| WHAT YOU WILL DO |
(a) Sum up the passage on machining tolerances in two sentences.
(b) According to the passage on machining tolerances, how much does a 100mm aluminum part grow when machining heat warms it by 3C?
(c) From the passage on machining tolerances, return everything from "Let's start with" down to "piece is predictable.".

Every drawing lands on our desk with a tolerance block at the bottom. +/-0.05mm, +/-0.1mm, or the classic "unless otherwise specified." And almost nobody who sends those drawings has actually thought through what those numbers cost. A +/-0.005mm callout on a 200mm part doesn't make you look thorough — it makes you look like you've never paid for precision machining.
Here's what actually happens on the shop floor when tolerances tighten. And why your tolerance choices matter more than your material choices.
Let's start with what most shops consider "standard precision" — +/-0.01mm on a linear dimension. On our 3-axis and 4-axis machining centers, this is routine. We hold it all day long on features up to about 150mm. The tool doesn't need to be changed between parts, the inspection is quick (calipers or a mic), and the cost per piece is predictable.
But what about +/-0.005mm? That's where things get interesting. At 0.005mm, you're now at half a hair's width. Thermal expansion of the workpiece alone can eat your entire tolerance budget. A 100mm aluminum part that warms 3C from machining heat grows by 7 microns — and that's with flood coolant. On a 200mm part? 14 microns. Your entire tolerance band is gone before you even measure it.

| DATASET |
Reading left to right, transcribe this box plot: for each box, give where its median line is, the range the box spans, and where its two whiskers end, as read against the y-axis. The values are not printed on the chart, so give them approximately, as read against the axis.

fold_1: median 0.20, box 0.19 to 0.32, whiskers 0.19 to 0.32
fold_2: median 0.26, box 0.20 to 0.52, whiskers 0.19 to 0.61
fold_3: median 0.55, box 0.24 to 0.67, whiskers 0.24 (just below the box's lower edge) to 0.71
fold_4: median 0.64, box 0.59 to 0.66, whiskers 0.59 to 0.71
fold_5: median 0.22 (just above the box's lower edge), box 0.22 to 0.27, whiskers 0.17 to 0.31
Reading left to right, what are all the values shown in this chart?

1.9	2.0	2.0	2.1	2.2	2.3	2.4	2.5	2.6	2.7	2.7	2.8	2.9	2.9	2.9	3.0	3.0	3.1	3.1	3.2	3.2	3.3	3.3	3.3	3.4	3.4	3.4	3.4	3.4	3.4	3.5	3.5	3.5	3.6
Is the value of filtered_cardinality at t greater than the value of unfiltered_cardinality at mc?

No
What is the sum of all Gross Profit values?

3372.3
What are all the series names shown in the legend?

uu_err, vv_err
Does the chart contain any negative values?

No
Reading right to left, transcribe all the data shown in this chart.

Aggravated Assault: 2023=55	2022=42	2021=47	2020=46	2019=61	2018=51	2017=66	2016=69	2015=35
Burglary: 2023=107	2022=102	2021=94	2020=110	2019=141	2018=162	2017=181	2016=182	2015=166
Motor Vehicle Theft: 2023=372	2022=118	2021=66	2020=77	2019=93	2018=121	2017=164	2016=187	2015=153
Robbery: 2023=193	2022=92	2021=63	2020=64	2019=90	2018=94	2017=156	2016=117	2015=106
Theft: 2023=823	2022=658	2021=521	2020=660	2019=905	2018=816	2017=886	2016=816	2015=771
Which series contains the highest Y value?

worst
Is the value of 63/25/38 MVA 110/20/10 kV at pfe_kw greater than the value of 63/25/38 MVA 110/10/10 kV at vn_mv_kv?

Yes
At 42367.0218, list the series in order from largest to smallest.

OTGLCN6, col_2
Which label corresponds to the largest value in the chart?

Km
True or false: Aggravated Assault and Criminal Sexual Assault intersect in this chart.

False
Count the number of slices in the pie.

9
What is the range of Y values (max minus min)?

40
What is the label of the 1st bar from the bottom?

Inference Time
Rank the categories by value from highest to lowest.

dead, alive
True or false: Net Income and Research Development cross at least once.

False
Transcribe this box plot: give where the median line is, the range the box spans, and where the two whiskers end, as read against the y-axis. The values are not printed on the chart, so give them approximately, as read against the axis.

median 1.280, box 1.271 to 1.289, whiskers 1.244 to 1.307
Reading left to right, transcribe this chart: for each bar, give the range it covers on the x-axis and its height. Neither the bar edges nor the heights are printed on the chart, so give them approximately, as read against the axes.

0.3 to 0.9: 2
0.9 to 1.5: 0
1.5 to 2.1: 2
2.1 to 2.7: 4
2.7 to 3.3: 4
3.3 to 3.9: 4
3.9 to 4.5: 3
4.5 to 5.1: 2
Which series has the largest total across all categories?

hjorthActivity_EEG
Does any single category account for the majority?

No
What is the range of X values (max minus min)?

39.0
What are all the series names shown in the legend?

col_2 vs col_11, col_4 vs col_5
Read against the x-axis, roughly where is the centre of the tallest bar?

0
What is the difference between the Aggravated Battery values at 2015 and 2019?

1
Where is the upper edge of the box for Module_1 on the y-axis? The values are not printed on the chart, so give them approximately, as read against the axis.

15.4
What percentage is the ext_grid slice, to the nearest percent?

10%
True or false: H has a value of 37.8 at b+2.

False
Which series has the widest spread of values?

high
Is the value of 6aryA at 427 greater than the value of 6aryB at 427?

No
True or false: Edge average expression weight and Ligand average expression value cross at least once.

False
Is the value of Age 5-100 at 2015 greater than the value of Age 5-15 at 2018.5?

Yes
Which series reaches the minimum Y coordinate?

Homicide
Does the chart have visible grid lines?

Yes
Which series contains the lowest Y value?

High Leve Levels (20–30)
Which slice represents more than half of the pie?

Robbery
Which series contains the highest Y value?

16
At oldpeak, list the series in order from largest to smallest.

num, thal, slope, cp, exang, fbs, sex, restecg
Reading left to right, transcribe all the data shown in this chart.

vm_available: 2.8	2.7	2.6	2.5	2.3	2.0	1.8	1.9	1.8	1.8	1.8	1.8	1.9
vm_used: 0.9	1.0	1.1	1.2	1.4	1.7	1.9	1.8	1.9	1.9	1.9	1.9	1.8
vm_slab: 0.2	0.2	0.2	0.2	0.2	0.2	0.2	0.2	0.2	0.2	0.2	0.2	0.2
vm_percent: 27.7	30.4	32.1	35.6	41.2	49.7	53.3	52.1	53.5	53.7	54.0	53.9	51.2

| EXERCISE RESULTS |
(a) Most people who send drawings with tolerance blocks haven't thought through what those numbers cost, and tolerance choices matter more than material choices. A shop can routinely hold +/-0.01mm on features up to about 150mm, but at +/-0.005mm, thermal expansion from machining heat can use up the whole tolerance band before the part is even measured.

(b) It grows by 7 microns.

(c)
Let's start with what most shops consider "standard precision" — +/-0.01mm on a linear dimension. On our 3-axis and 4-axis machining centers, this is routine. We hold it all day long on features up to about 150mm. The tool doesn't need to be changed between parts, the inspection is quick (calipers or a mic), and the cost per piece is predictable.